Он вспоминал случай, такой непохожий на то, что получилось у него сегодня со старым Иоганном Аем. Случай с сундучками. Не только солдаты, сам сержант проникся доверием к нему. Да и теперь они считают его порядочным человеком. Усатый тогда пожал ему руку, назвал Фридрихом, сержант вернул ему документ, собирался отпустить домой. И все это за пять простых деревянных ящиков!
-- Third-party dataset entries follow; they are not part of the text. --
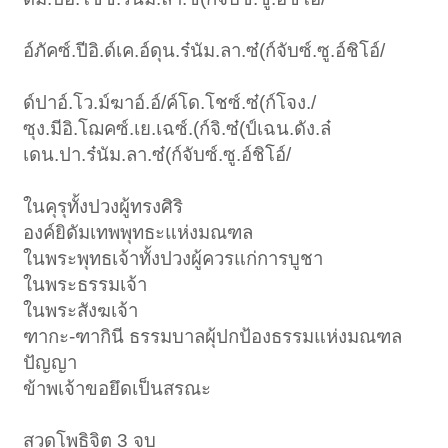
อ์ภัคซ์.ปีอิ.ด์เค.อ์ดุน.ร๋นัม.ลา.ซ๋(ก์จับซ์.ซู.อ์ชิโอ์/
ด์ปาอ์.โว.ม์ฆาอ์.อ์/ค์โด.โชซ์.ซ๋(ก์โจง./
ซุง.มีอิ.โฌคซ์.เย.เฉซ์.(ก์จิ.ซ๋(ป์เฉน.ดัง.ล๋
เดน.ปา.ร๋นัม.ลา.ซ๋(ก์จับซ์.ซู.อ์ชิโอ์/
ในคุรุทั้งปวงผู้ทรงศิริ
องค์ยิดัมเทพพุทธะแห่งมณฑล
ในพระพุทธเจ้าทั้งปวงผู้ควรแก่การบูชา
ในพระธรรมเจ้า
ในพระสังฆเจ้า
ฑากะ-ฑากินี ธรรมบาลผุ้ปกป้องธรรมแห่งมณฑล
ปัญญา
ข้าพเจ้าขอยึดเป็นสรณะ
สวดโพธิจิต 3 จบ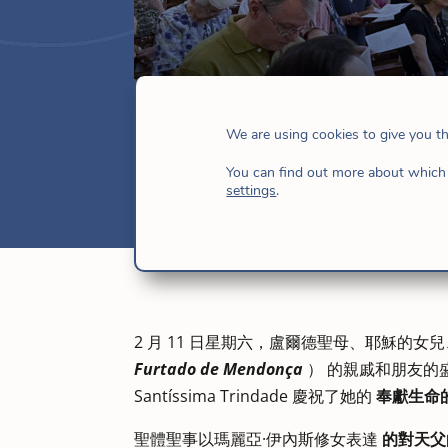
瑪麗亞·伊內斯·
We are using cookies to give you t
2 月 15, 2023
|
巴西
,
巴西-加勒比海地區
,
You can find out more about which 
settings
.
2 月 11 日星期六，盧爾德聖母、耶穌的女
Furtado de Mendonça
） 的親戚和朋友的盛
Santíssima Trindade 慶祝了她的
奉獻生命
聖體聖事以瑪麗亞·伊內斯修女表達
的對天父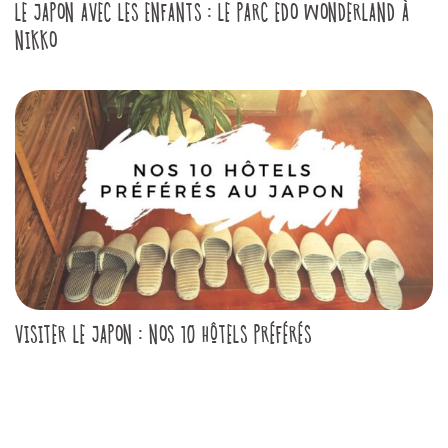
LE JAPON AVEC LES ENFANTS : LE PARC EDO WONDERLAND À
NIKKO
VISITER LE JAPON : NOS 10 HÔTELS PRÉFÉRÉS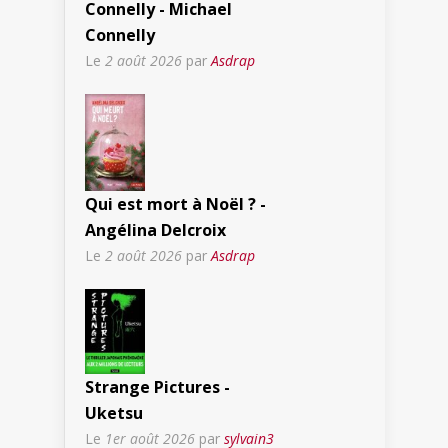
Connelly - Michael
Connelly
Le
2 août 2026
par
Asdrap
Qui est mort à Noël ? -
Angélina Delcroix
Le
2 août 2026
par
Asdrap
Strange Pictures -
Uketsu
Le
1er août 2026
par
sylvain3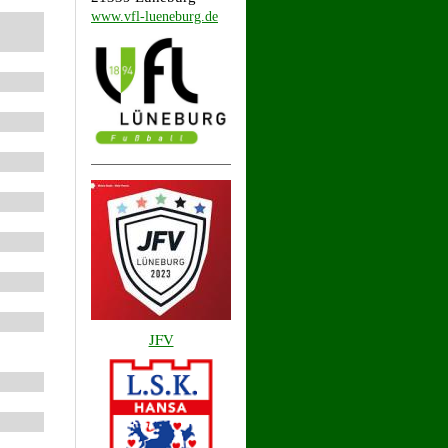
www.vfl-lueneburg.de
JFV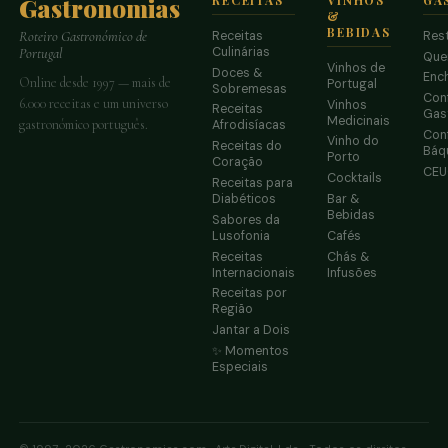
Gastronomias
&
BEBIDAS
Receitas
Res
Roteiro Gastronómico de
Culinárias
Portugal
Que
Vinhos de
Doces &
Enc
Online desde 1997 — mais de
Portugal
Sobremesas
Conf
6.000 receitas e um universo
Vinhos
Receitas
Gas
Medicinais
gastronómico português.
Afrodisíacas
Conf
Vinho do
Receitas do
Báq
Porto
Coração
CE
Cocktails
Receitas para
Diabéticos
Bar &
Bebidas
Sabores da
Lusofonia
Cafés
Receitas
Chás &
Internacionais
Infusões
Receitas por
Região
Jantar a Dois
✨ Momentos
Especiais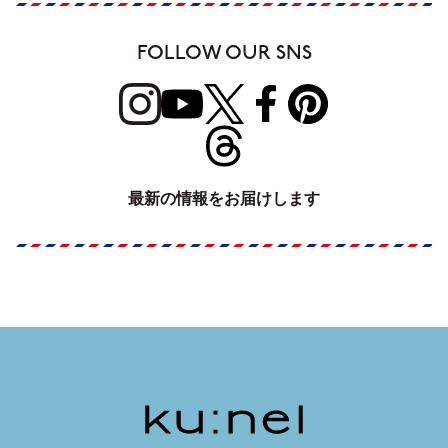
FOLLOW OUR SNS
最新の情報をお届けします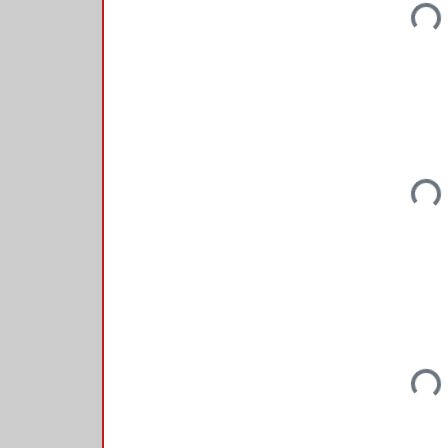
Loadin
Loadin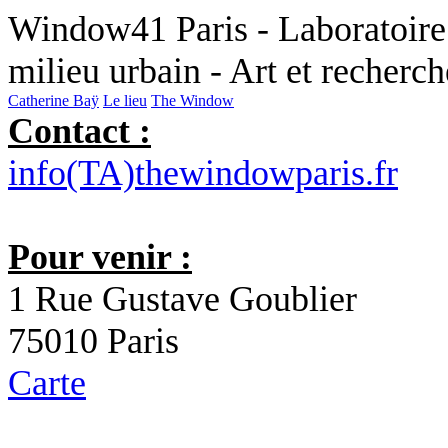
Window41 Paris - Laboratoire 
milieu urbain - Art et recherc
Catherine Baÿ
Le lieu
The Window
Contact :
info(TA)thewindowparis.fr
Pour venir :
1 Rue Gustave Goublier
75010 Paris
Carte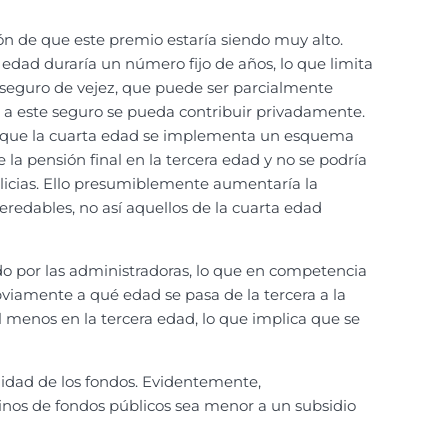
ción de que este premio estaría siendo muy alto.
 edad duraría un número fijo de años, lo que limita
 seguro de vejez, que puede ser parcialmente
 a este seguro se pueda contribuir privadamente.
ras que la cuarta edad se implementa un esquema
 la pensión final en la tercera edad y no se podría
alicias. Ello presumiblemente aumentaría la
redables, no así aquellos de la cuarta edad
do por las administradoras, lo que en competencia
viamente a qué edad se pasa de la tercera a la
l menos en la tercera edad, lo que implica que se
lidad de los fondos. Evidentemente,
minos de fondos públicos sea menor a un subsidio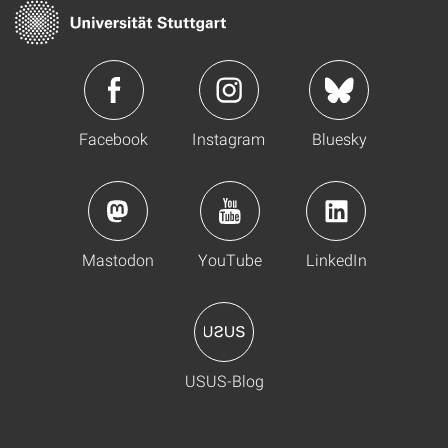
Facebook
Instagram
Bluesky
Mastodon
YouTube
LinkedIn
USUS-Blog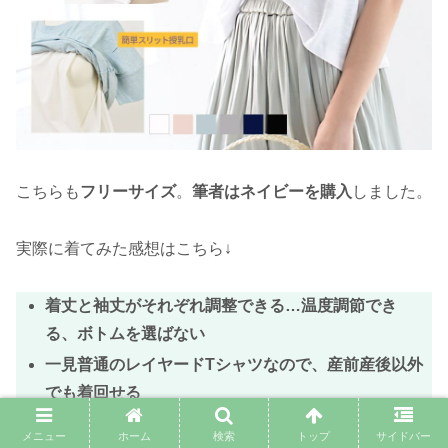
こちらも
フリーサイズ
。
筆者はネイビーを購入
しました。
実際に着てみた感想はこちら↓
着丈と袖丈がそれぞれ調整できる…温度調節でき
る、ボトムを選ばない
一見普通のレイヤードTシャツなので、産前産後以外
でも着回せる
お腹周りがゆったりしているので、マタニティ期は
メニュー
ホーム
検索
トップ
サイドバー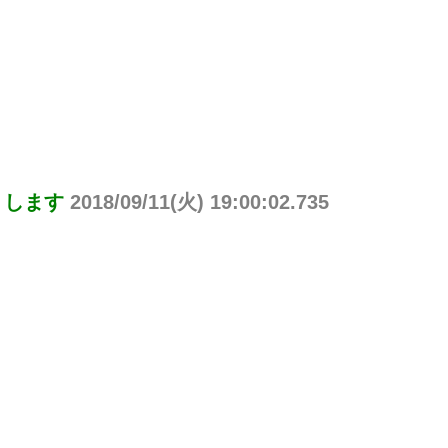
りします
2018/09/11(火) 19:00:02.735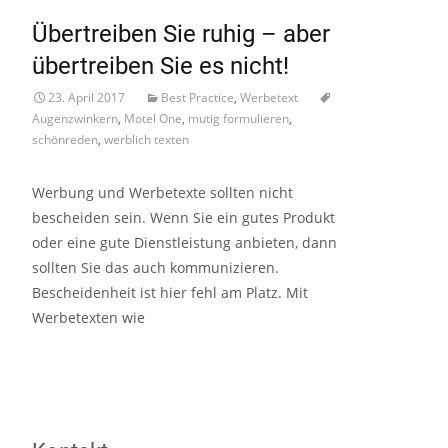
Übertreiben Sie ruhig – aber
übertreiben Sie es nicht!
23. April 2017
Best Practice
,
Werbetext
Augenzwinkern
,
Motel One
,
mutig formulieren
,
schönreden
,
werblich texten
Werbung und Werbetexte sollten nicht
bescheiden sein. Wenn Sie ein gutes Produkt
oder eine gute Dienstleistung anbieten, dann
sollten Sie das auch kommunizieren.
Bescheidenheit ist hier fehl am Platz. Mit
Werbetexten wie
Read More…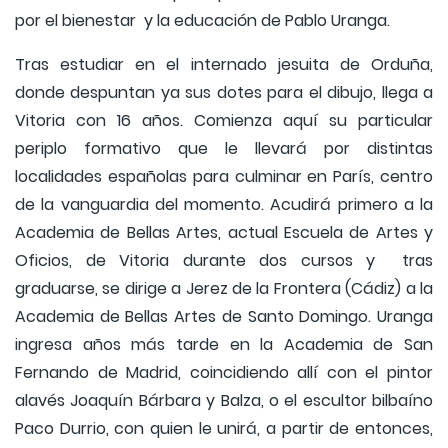
por el bienestar y la educación de Pablo Uranga.
Tras estudiar en el internado jesuita de Orduña,
donde despuntan ya sus dotes para el dibujo, llega a
Vitoria con 16 años. Comienza aquí su particular
periplo formativo que le llevará por distintas
localidades españolas para culminar en París, centro
de la vanguardia del momento. Acudirá primero a la
Academia de Bellas Artes, actual Escuela de Artes y
Oficios, de Vitoria durante dos cursos y tras
graduarse, se dirige a Jerez de la Frontera (Cádiz) a la
Academia de Bellas Artes de Santo Domingo. Uranga
ingresa años más tarde en la Academia de San
Fernando de Madrid, coincidiendo allí con el pintor
alavés Joaquín Bárbara y Balza, o el escultor bilbaíno
Paco Durrio, con quien le unirá, a partir de entonces,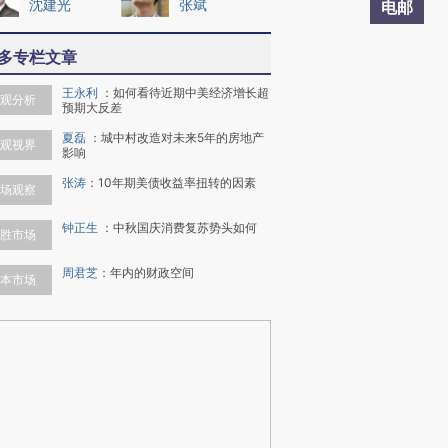
沈建光
张斌
电邮
多专栏文章
王永利
：
如何看待近期中美经济增长超
观分析
预期大反差
夏磊
：
城中村改造对未来5年的房地产
观视界
影响
张涛
：
10年期美债收益率扭转的因素
场观察
钟正生
：
中秋国庆消费复苏势头如何
胜市场
周君芝
：
年内的财政空间
本市场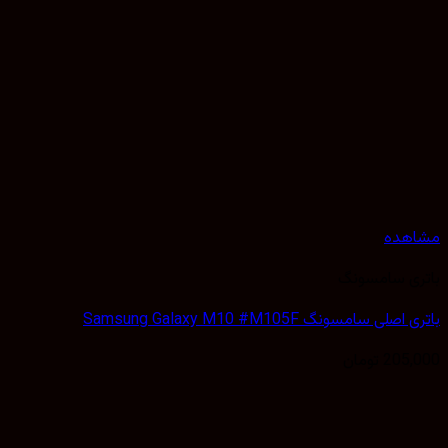
هده
ی سامسونگ
لی سامسونگ Samsung Galaxy M10 #M105F
205,
تومان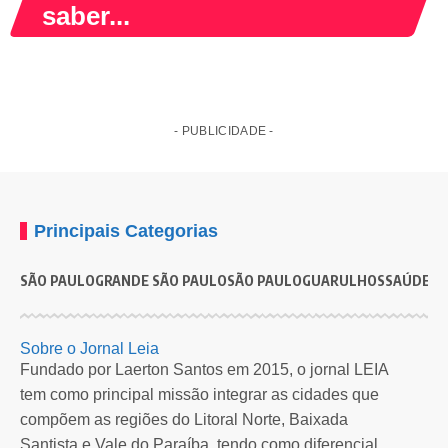
saber...
- PUBLICIDADE -
Principais Categorias
SÃO PAULO
GRANDE SÃO PAULO
SÃO PAULO
GUARULHOS
SAÚDE
G
ECONOMIA
GRANDE SÃO PAULO
SP inaugura centro de pesquisa em inovação de
S
Sobre o Jornal Leia
alimentos em parceria com a iniciativa privada
m
Fundado por Laerton Santos em 2015, o jornal LEIA
tem como principal missão integrar as cidades que
Tropical Food Innovation Lab foi instalado na sede do Instituto de
P
compõem as regiões do Litoral Norte, Baixada
Tecnologia…
e
Santista e Vale do Paraíba, tendo como diferencial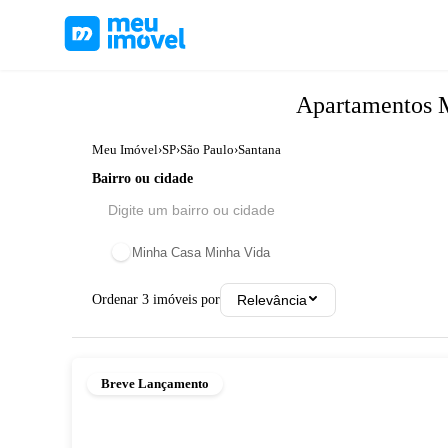
Apartamentos
Meu Imóvel
›
SP
›
São Paulo
›
Santana
Bairro ou cidade
Minha Casa Minha Vida
Ordenar
3
imóveis por
Relevância
Breve Lançamento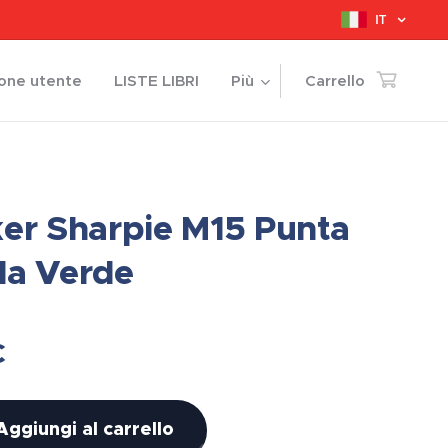
IT
ione utente
LISTE LIBRI
Più
Carrello
er Sharpie M15 Punta
a Verde
€
Aggiungi al carrello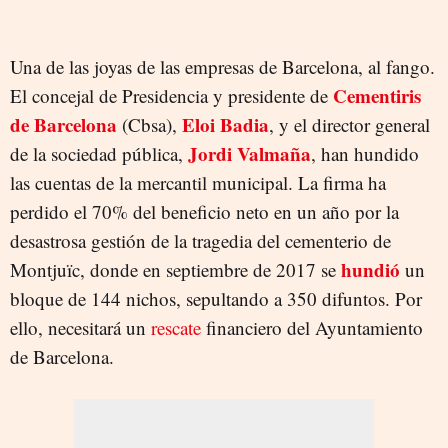
Una de las joyas de las empresas de Barcelona, al fango.
Cementiris
El concejal de Presidencia y presidente de
de Barcelona
Eloi Badia
(Cbsa),
, y el director general
Jordi Valmaña
de la sociedad pública,
, han hundido
las cuentas de la mercantil municipal. La firma ha
perdido el 70% del beneficio neto en un año por la
desastrosa gestión de la tragedia del cementerio de
hundió
Montjuïc, donde en septiembre de 2017 se
un
bloque de 144 nichos, sepultando a 350 difuntos. Por
ello, necesitará un
rescate
financiero del Ayuntamiento
de Barcelona.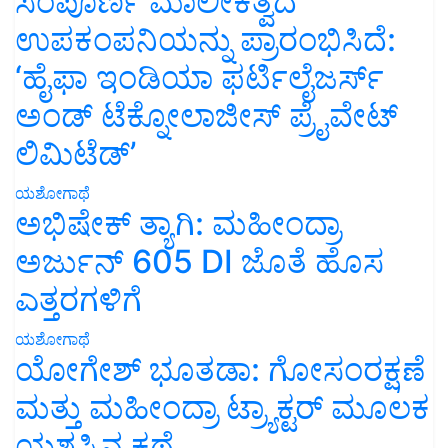
ಸಂಪೂರ್ಣ ಮಾಲೀಕತ್ವದ
ಉಪಕಂಪನಿಯನ್ನು ಪ್ರಾರಂಭಿಸಿದೆ:
‘ಹೈಫಾ ಇಂಡಿಯಾ ಫರ್ಟಿಲೈಜರ್ಸ್
ಅಂಡ್ ಟೆಕ್ನೋಲಾಜೀಸ್ ಪ್ರೈವೇಟ್
ಲಿಮಿಟೆಡ್’
ಯಶೋಗಾಥೆ
ಅಭಿಷೇಕ್ ತ್ಯಾಗಿ: ಮಹೀಂದ್ರಾ
ಅರ್ಜುನ್ 605 DI ಜೊತೆ ಹೊಸ
ಎತ್ತರಗಳಿಗೆ
ಯಶೋಗಾಥೆ
ಯೋಗೇಶ್ ಭೂತಡಾ: ಗೋಸಂರಕ್ಷಣೆ
ಮತ್ತು ಮಹೀಂದ್ರಾ ಟ್ರ್ಯಾಕ್ಟರ್ ಮೂಲಕ
ಯಶಸ್ಸಿನ ಕಥೆ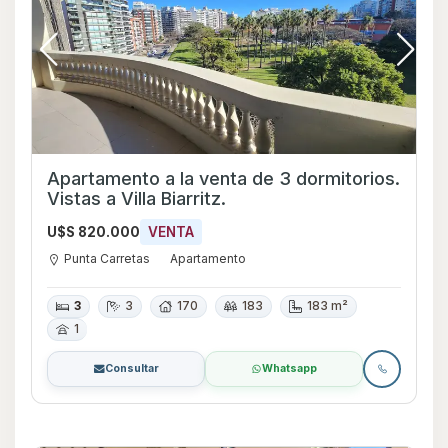
Apartamento a la venta de 3 dormitorios.
Vistas a Villa Biarritz.
U$S 820.000
VENTA
Punta Carretas
Apartamento
3
3
170
183
183 m²
1
Consultar
Whatsapp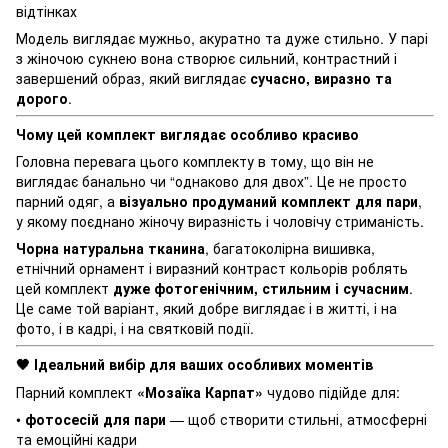
відтінках
Модель виглядає мужньо, акуратно та дуже стильно. У парі
з жіночою сукнею вона створює сильний, контрастний і
завершений образ, який виглядає
сучасно, виразно та
дорого
.
Чому цей комплект виглядає особливо красиво
Головна перевага цього комплекту в тому, що він не
виглядає банально чи “однаково для двох”. Це не просто
парний одяг, а
візуально продуманий комплект для пари
,
у якому поєднано жіночу виразність і чоловічу стриманість.
Чорна натуральна тканина
, багатоколірна вишивка,
етнічний орнамент і виразний контраст кольорів роблять
цей комплект
дуже фотогенічним, стильним і сучасним
.
Це саме той варіант, який добре виглядає і в житті, і на
фото, і в кадрі, і на святковій події.
Ідеальний вибір для ваших особливих моментів
🖤
Парний комплект
«Мозаїка Карпат»
чудово підійде для:
•
фотосесій для пари
— щоб створити стильні, атмосферні
та емоційні кадри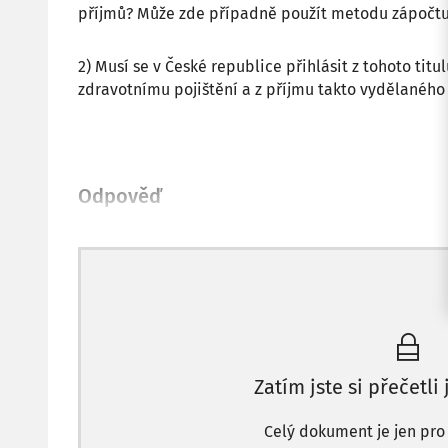
příjmů? Může zde případně použít metodu zápočtu 
2) Musí se v České republice přihlásit z tohoto ti
zdravotnímu pojištění a z příjmu takto vydělaného 
Odpověď
Zatím jste si přečetli
Celý dokument je jen pro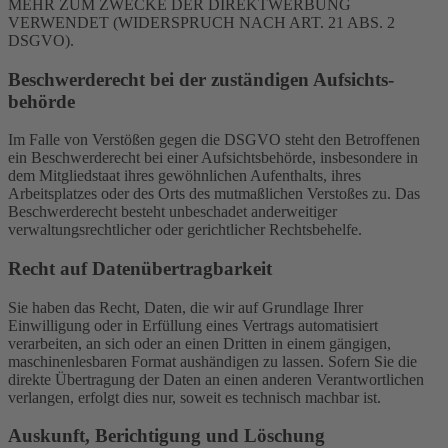
MEHR ZUM ZWECKE DER DIREKTWERBUNG
VERWENDET (WIDERSPRUCH NACH ART. 21 ABS. 2
DSGVO).
Beschwerde­recht bei der zuständigen Aufsichts­
behörde
Im Falle von Verstößen gegen die DSGVO steht den Betroffenen
ein Beschwerderecht bei einer Aufsichtsbehörde, insbesondere in
dem Mitgliedstaat ihres gewöhnlichen Aufenthalts, ihres
Arbeitsplatzes oder des Orts des mutmaßlichen Verstoßes zu. Das
Beschwerderecht besteht unbeschadet anderweitiger
verwaltungsrechtlicher oder gerichtlicher Rechtsbehelfe.
Recht auf Daten­übertrag­barkeit
Sie haben das Recht, Daten, die wir auf Grundlage Ihrer
Einwilligung oder in Erfüllung eines Vertrags automatisiert
verarbeiten, an sich oder an einen Dritten in einem gängigen,
maschinenlesbaren Format aushändigen zu lassen. Sofern Sie die
direkte Übertragung der Daten an einen anderen Verantwortlichen
verlangen, erfolgt dies nur, soweit es technisch machbar ist.
Auskunft, Berichtigung und Löschung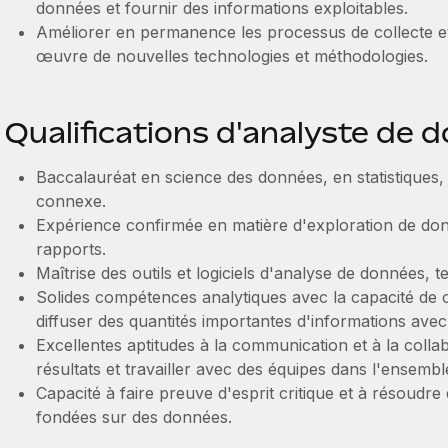
données et fournir des informations exploitables.
Améliorer en permanence les processus de collecte e
œuvre de nouvelles technologies et méthodologies.
Qualifications d'analyste de 
Baccalauréat en science des données, en statistiques
connexe.
Expérience confirmée en matière d'exploration de don
rapports.
Maîtrise des outils et logiciels d'analyse de données, 
Solides compétences analytiques avec la capacité de co
diffuser des quantités importantes d'informations avec l
Excellentes aptitudes à la communication et à la colla
résultats et travailler avec des équipes dans l'ensembl
Capacité à faire preuve d'esprit critique et à résoudr
fondées sur des données.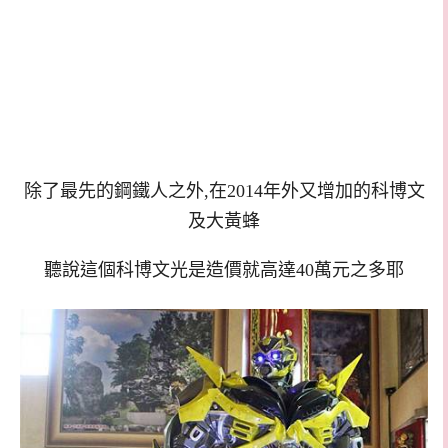
除了最先的鋼鐵人之外,在2014年外又增加的科博文
及大黃蜂
聽說這個科博文光是造價就高達40萬元之多耶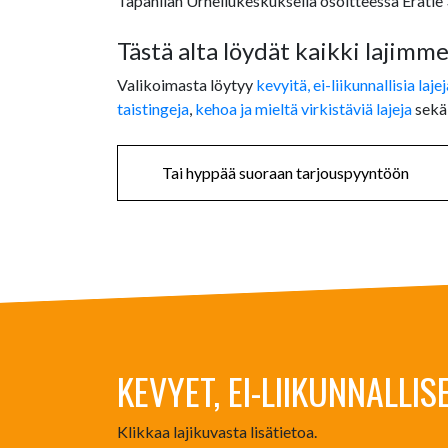
Tapanilan Urheilukeskuksella osoitteessa Erätie 3
Tästä alta löydät kaikki lajimme
Valikoimasta löytyy
kevyitä, ei-liikunnallisia lajej
taistingeja
,
kehoa ja mieltä virkistäviä lajeja
sek
Tai hyppää suoraan tarjouspyyntöön
KEVYET, EI-LIIKUNNALLISE
Klikkaa lajikuvasta lisätietoa.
Хельберт помнил во всех подробностях то, что произошло потом с сундучками. Минут десять спустя кто-то постучал в дверь. Фриц испуганно бросился открывать. Он увидел Кондратенко и Бутнару и едва справился с волнением: может быть, они что-нибудь пронюхали о нем? Солдаты вошли, уселись на сундучках Краюшкина и Варшавского, оставшихся посреди комнаты, кивнули, чтоб и он сел.

— Скажи, столяр, приходилось тебе когда-нибудь встречаться с рабочими других народов? — спросил украинец через Бутнару.

— Нет, — не задумываясь, солгал Хельберт, заподозрив что-то страшное для себя.

— Ну, там какие-нибудь поляки, украинцы, французы?.

— Нет, нет…

— Так вот, Фридрих; есть на свете братство пролетариев всех стран. Гитлер хотел, чтобы вы об этом забыли, но теперь ты должен знать: все рабочие на свете должны быть заодно. Такой закон есть у нас в стране. О Марксе ты слышал? Об Энгельсе? Фюрер — подлец, скрывал от тебя правду о них. А ведь они — немцы, понимаешь? Энгельс — твой тезка — Фридрих. Так вот, мы пришли сказать тебе: можешь быть немцем и кем угодно другим, нас это не волнует. Мы больше верим другому паспорту — рабочей руке. Такой, как твоя. Переведи ему хорошенько эти слова, Григоре.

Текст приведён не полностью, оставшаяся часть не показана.